Duas preocupações soberanas governam a autobiografia
ficcional de Eulálio: o furor de
se distinguir da ralé com que
ele cada vez mais se confunde e
o amor possessivo por Matilde,
a jovem "escurinha", filha adotiva de um ex-correligionário
de seu pai senador, com quem
se casa à revelia da mãe viúva. O
valor supremo de Eulálio, um
oportunista ingênuo cercado
de aproveitadores espertos por
todos os lados, é se dar bem a
qualquer preço. Mas os resultados trucidam as intenções.
Paixões egoístas, deformações egocêntricas. A insegurança social, insuflada pelo declínio da família, leva o narrador a
perder-se em delírios de grandeza: quanto mais infla o seu
prestígio, mais ele murcha. O
ciúme corrosivo da esposa desemboca no grande mistério da
trama -mote de ótimos momentos de suspense- que é o
sumiço de Matilde, sem bilhete
e sem mala, ainda lactante,
poucos meses depois do nascimento da primeira filha.
Qual o motivo da fuga?
"Doença de pobre" (tuberculose) ou "doença da luxúria"
(adultério)? As hipóteses proliferam como gatas de rua. Claramente, ela era mais mulher do
que ele era homem. As pegadas
de "Dom Casmurro" surgem a
cada passo do livro; o parentesco Eulálio-Bentinho e Matilde-Capitu seguramente dará ensejo a rica produção acadêmica.
Labirinto de espelhos
O que é real? Na construção
da trama, Chico Buarque impele o leitor a um exercício finamente calculado de buscar
pontos de apoio e informações
confiáveis em meio ao labirinto
de espelhos que são as memórias movediças do narrador. O
toque de mestre está na arte sutil que faz do relato crepuscular
de Eulálio uma confissão involuntária e poderosa o bastante
para dar ao leitor a sensação
de que sabe mais sobre o personagem e seu mundo que o próprio autor. Os achados estilísticos da obra são um banquete
de mil talheres.
E, não obstante, algo se frustra. A primeira pessoa confessional é um gênero exigente. Os
delírios da decrepitude de Eulálio são fiéis à vida, mas a situação narrativa do autor decrépito não convence. Não se sabe
por que ele conta sua história
e, menos ainda, como o relato
se fixa e vira texto. Ora ele dita
à enfermeira-taquígrafa, ora fala com o teto; ora sonha em voz
alta, ora conversa com mortos;
ora dirige-se à filha, ora ao leitor. A trama do ato de contar
é tecnicamente débil -não para em pé.
Simplismos esporádicos à
parte, "Leite Derramado" cutuca e devassa com olhar cortante
as mazelas da vida brasileira: a
desigualdade obscena; a promiscuidade público-privada; a
subserviência colonizada; o
preconceito velado pela cordialidade. O que falta, porém, é a
construção de ao menos um
personagem com o qual se possa ter um vínculo de empatia.
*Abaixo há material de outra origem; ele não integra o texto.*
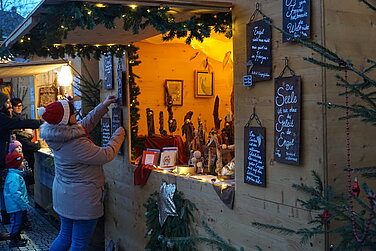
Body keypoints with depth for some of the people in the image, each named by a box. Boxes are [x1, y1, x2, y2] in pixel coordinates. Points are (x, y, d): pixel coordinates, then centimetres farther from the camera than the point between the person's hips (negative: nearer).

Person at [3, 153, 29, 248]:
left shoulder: (17, 174, 11)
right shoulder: (14, 177, -23)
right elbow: (15, 193, -26)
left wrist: (25, 203, 22)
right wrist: (24, 204, -22)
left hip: (19, 205, 10)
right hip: (16, 205, -10)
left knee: (19, 222, 19)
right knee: (16, 222, -1)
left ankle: (17, 238, 30)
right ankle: (14, 241, 9)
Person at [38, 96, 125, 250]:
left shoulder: (60, 136, 0)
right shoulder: (76, 144, -28)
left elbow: (87, 123, 14)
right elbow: (107, 155, -20)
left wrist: (104, 105, 15)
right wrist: (119, 134, -6)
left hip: (64, 196, 9)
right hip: (82, 200, -9)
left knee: (65, 237, 23)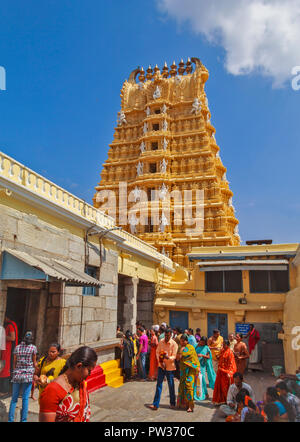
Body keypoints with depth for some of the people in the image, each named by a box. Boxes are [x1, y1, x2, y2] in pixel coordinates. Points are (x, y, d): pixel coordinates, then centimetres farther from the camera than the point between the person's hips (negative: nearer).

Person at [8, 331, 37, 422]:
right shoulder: (33, 348, -3)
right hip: (28, 374, -3)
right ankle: (23, 419, 6)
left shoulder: (17, 347, 5)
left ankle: (10, 419, 11)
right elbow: (34, 363, 2)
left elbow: (14, 362, 9)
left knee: (14, 398, 10)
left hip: (17, 374, 3)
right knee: (25, 398, 3)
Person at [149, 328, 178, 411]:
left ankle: (172, 403, 27)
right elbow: (157, 352, 4)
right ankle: (155, 404, 7)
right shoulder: (161, 342, -1)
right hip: (161, 366, 3)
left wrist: (168, 357, -34)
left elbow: (174, 356, -13)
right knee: (159, 384, 3)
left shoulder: (174, 344, -12)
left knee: (171, 385, 9)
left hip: (170, 367, -3)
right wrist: (160, 361, -10)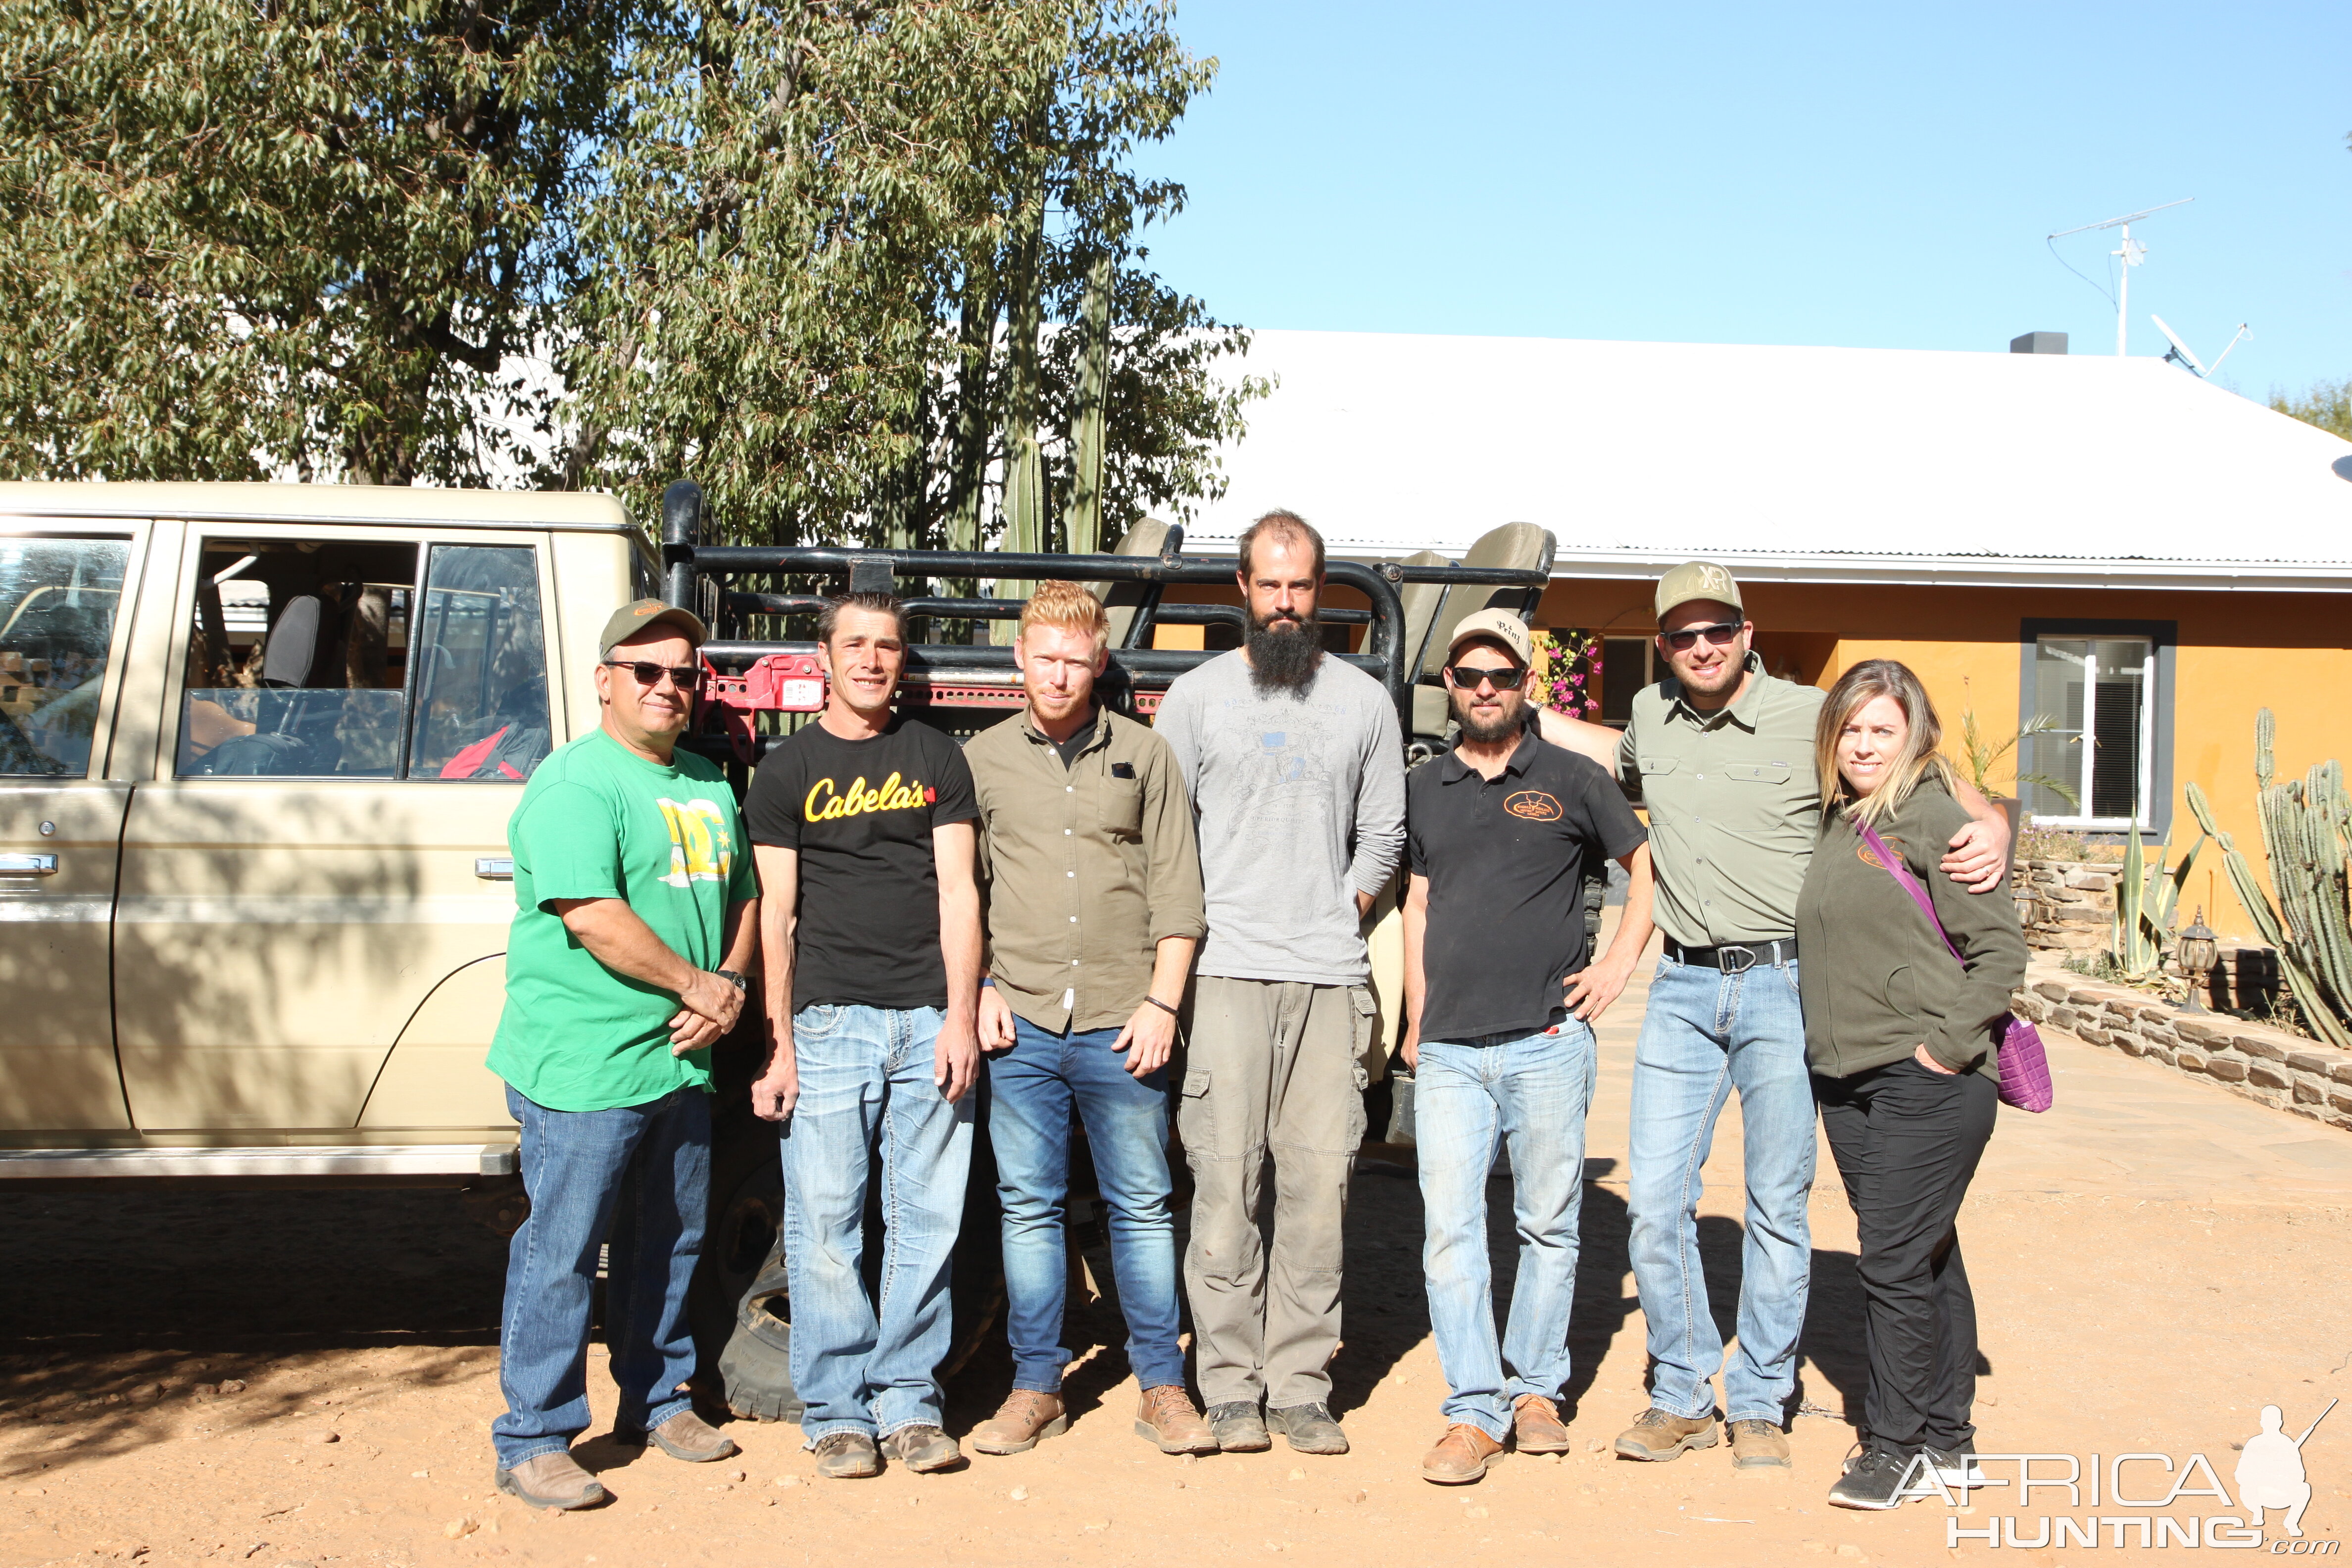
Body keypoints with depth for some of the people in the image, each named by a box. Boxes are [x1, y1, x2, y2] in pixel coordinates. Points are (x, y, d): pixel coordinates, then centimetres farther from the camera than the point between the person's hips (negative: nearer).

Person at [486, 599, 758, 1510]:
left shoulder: (708, 785, 15)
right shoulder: (574, 783, -11)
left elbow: (742, 897, 19)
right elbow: (594, 919, -20)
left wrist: (730, 989, 1)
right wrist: (697, 983, -14)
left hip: (682, 1060, 8)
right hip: (584, 1066, -8)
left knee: (670, 1244, 17)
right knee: (561, 1254, -1)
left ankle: (656, 1402, 32)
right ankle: (532, 1444, 9)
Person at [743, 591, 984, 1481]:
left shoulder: (936, 759, 12)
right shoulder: (786, 773, 9)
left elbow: (958, 894, 6)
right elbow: (777, 916, 5)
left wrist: (961, 1018, -4)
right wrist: (779, 1046, -2)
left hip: (929, 1023, 1)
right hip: (828, 1024, -1)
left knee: (927, 1221, 4)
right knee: (824, 1224, 0)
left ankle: (909, 1399, 15)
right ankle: (836, 1410, 11)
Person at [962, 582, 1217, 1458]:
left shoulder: (1144, 756, 7)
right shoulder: (983, 759, 9)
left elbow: (1177, 892, 5)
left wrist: (1162, 1002, -3)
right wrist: (978, 989, 0)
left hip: (1121, 1024, -1)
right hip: (1021, 1024, 1)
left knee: (1141, 1205, 5)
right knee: (1028, 1206, 7)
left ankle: (1162, 1386, 17)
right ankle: (1036, 1386, 19)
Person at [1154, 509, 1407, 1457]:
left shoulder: (1365, 702, 13)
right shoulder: (1194, 698, 8)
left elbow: (1383, 834, 17)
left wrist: (1345, 913, 5)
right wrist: (1189, 938, 0)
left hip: (1331, 977, 2)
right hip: (1225, 970, -2)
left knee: (1319, 1185, 1)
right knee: (1226, 1183, -3)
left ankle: (1302, 1387, 10)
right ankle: (1231, 1387, 6)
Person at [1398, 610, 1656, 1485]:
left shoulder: (1572, 780, 5)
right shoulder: (1424, 789, 13)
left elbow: (1647, 865, 13)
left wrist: (1621, 960, 2)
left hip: (1548, 1042, -2)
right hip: (1449, 1052, 2)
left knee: (1548, 1224, 7)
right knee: (1450, 1228, -4)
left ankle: (1535, 1388, 22)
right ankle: (1474, 1412, 3)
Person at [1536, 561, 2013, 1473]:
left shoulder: (1811, 719, -6)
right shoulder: (1652, 717, 8)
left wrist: (1991, 823, -20)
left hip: (1782, 986, -3)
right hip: (1683, 989, 4)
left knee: (1778, 1205, 4)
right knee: (1654, 1199, 2)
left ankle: (1760, 1407, 19)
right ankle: (1682, 1398, 18)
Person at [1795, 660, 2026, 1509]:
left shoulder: (1932, 819, -10)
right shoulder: (1835, 821, 12)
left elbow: (2002, 949, -12)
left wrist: (1948, 1044, -15)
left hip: (1928, 1082, -7)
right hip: (1846, 1080, 7)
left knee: (1896, 1263, -4)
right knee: (1926, 1259, 15)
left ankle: (1894, 1442, 10)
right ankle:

Os Eulálios senhoriais são calhordas; os Balbinos da estirpe
servil, quando aparecem em cena, mais parecem boçais, e Matilde não tem vida interior. A
sociologia festeja, mas a filosofia rasteja.
Se o novo romance de Chico
Buarque fosse uma partida de
futebol, seria um daqueles jogos repletos de lances memoráveis, fintas deslumbrantes, toques de gênio, mas em que o
conjunto do time e o desenrolar da peleja deixam a desejar.
Falta armação de jogo. O autor
de "Deus lhe Pague" e "Futuros
Amantes" foi mais longe.
Avaliação: bom
EDUARDO GIANNETTI, 52, é economista, cientista social e professor do Ibmec-SP.